Beruntung mereka masih diberikan kebebasan pulang dari kantor polisi, terlebih atas dasar status Aslan yang masih seorang pelajar, dan beberapa bukti yang tidak bisa memberatkan laki-laki itu.
Pengakuan anak sekolah itu yang mengatakan bahwa dia sendiri yang berniat datang ke tempat perkara, tanpa ada paksaan atau unsur penculikan, bisa menjadikan Aslan sebagai salah satu provokator di mulainya perkelahian.
Walau dia juga korban, dan pelaporan ini memberikan polisi kesempatan untuk menangkap serta mengetahui markas preman-preman yang sering meresahkan masyarakat.
Tapi tidak menutup mata bahwa Aslan tetap menjadi pelaku sama halnya dengan orang-orang yang mengeroyoki Aslan. Anak sekolah itu telah melakukan perkelahian yang tidak wajar.
Natha tak terlalu buka suara selama di kantor, permasalahan itu urusan Aslan, dia juga tidak tahu akar hasrat amarah Aslan malam itu, yang menjadikan laki-laki tersebut sampai begitu buta dan rela datang seorang diri ke markas para preman.
Seharusnya Aslan tau bagimana kekejaman dan kejahatan laki-laki di sana saat terakhir kali menyelamatkan Natha, kaca mobil Aslan bahkan ikut pecah di pukuli dengan emosi oleh para preman.
Jelas sudah memberi keterangan jika mereka pasti dan masih memiliki dendam terhadap Aslan, tapi mengapa gilanya malam ini pria itu malah datang lagi seorang diri ke sarang harimau.
Beruntung Natha cepat sadar di malam itu, dia sempat membuntuti kepergian Aslan dengan taxi, yang sebenarnya Natha juga tidak memiliki banyak uang untuk naik kendaraan tersebut.
Uang itu adalah hasil tabungan Natha, untuk dia menyicil kerusakan kaca mobil Aslan akibatan ulahnya, tapi tadi terpaksa dia gunakan.
Entah karena Natha merasa ada hal yang ganjal akan kepergian laki-laki tersebut di larut malam seperti ini, terlebih juga tidak adanya kendaraan lain yang bisa digunakan.

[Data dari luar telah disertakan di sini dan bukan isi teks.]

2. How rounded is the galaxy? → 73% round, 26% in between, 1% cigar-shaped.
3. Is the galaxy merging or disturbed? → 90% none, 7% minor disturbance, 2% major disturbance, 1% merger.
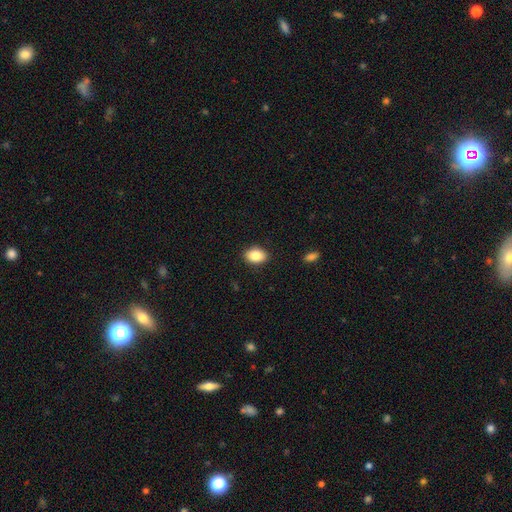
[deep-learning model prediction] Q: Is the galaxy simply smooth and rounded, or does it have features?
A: smooth — 85%.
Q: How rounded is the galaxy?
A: in between — 79%.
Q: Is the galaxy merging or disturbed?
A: none — 89%.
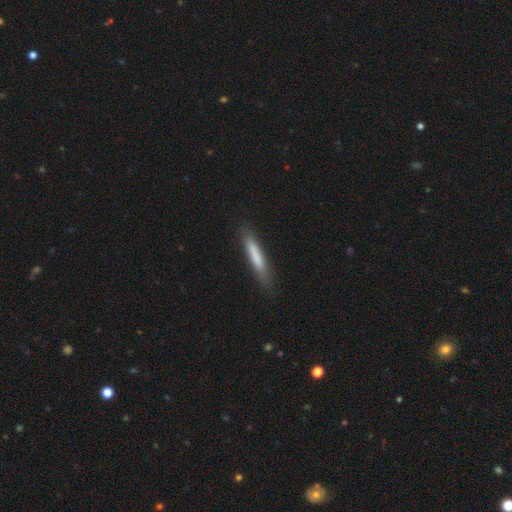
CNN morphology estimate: This is likely a smooth galaxy (75%). How rounded: clearly cigar-shaped (92%). Merging: clearly none (84%).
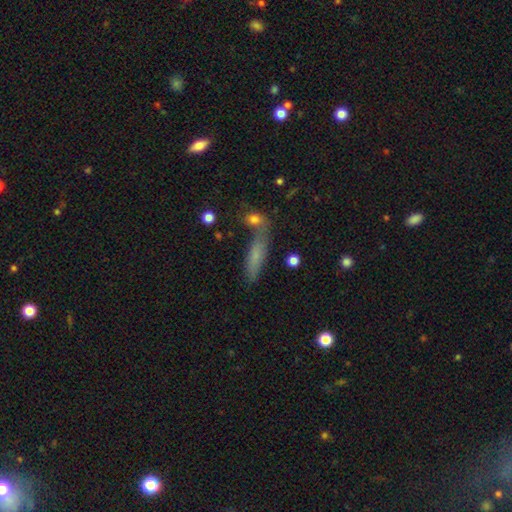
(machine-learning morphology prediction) This is likely a smooth galaxy (69%). How rounded: likely cigar-shaped (71%). Merging: likely none (64%).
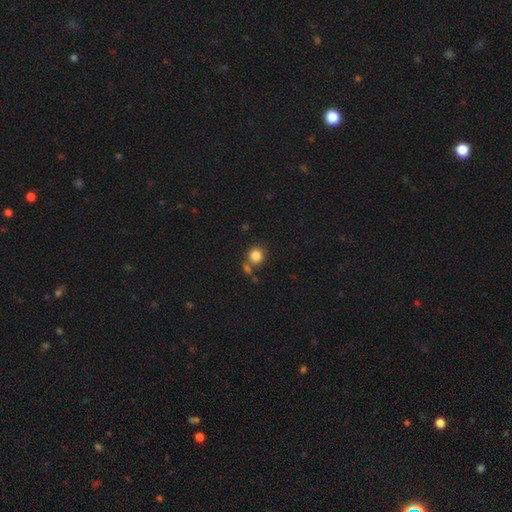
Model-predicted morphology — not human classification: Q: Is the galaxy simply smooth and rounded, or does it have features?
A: smooth — 84%.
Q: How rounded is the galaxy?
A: round — 89%.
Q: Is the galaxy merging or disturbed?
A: none — 69%.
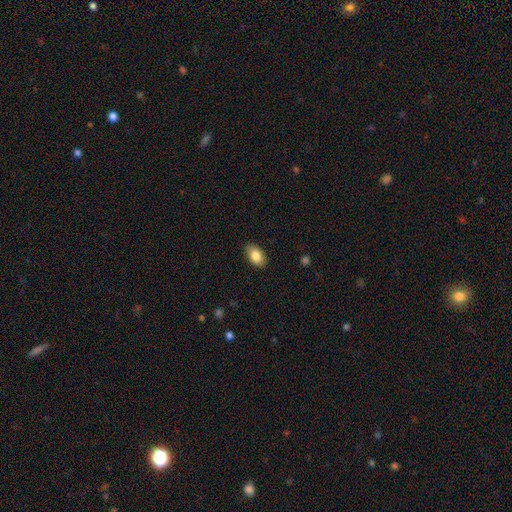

Natha juga tidak tahu mengapa harus dirinya yang bangun di malam itu, mimpi yang gadis itu alami seakan turut andil untuk menjadi penyebab, padahal kalau di pikir Natha juga tidak terlalu lama mengenal anak Sekolah Menengah Atas itu.
Tapi insting Natha tak bisa tinggal diam, terlebih Aslan juga pernah menolong dan bahkan bisa di katakan banyak membantu Natha beberapa kali, tak begitu sebanding dengan apa yang Natha lakukan malam ini.
Usai membuntuti dengan perasaan takut dan trauma, Natha memberanikan diri untuk ikut masuk ke gedung. Ada mobil Aslan yang terparkir di depan bangunan, jelas jika laki-laki itu masuk ke sana.
Makanya meski berat hati Natha tetap masuk, dan mendapatkan hadiah dengan pecakapan sekilas antar Aslan dan seorang laki-laki.
Cahaya lampu yang minim menyulitkan Natha untuk melihat jelas, hingga teriakan salah seorang pria lain untuk menyerang, sudah menunjukan benar jika hal yang ada di depan matanya ini buka sekedar perbincangan ria.
Natha bergegas lari untuk mencari bantuan atau aparat keamanan sekitar, tidak sempat lagi jika dia harus mencari taxi, terlebih Natha tidak punya sisa uang untuk digunakan.
Jadi bermodalkan langkah mungilnya, Natha menembus gelapnya malam di kota Jakarta, dan mencari kalang kabut kantor keamanan terdekat.
Berfikir hanya para polisi yang dapat membantu Aslan dari para preman tersebut. Siapa sangka inisiatif dia akhirnya malah menjadi boomerang bagi Aslan.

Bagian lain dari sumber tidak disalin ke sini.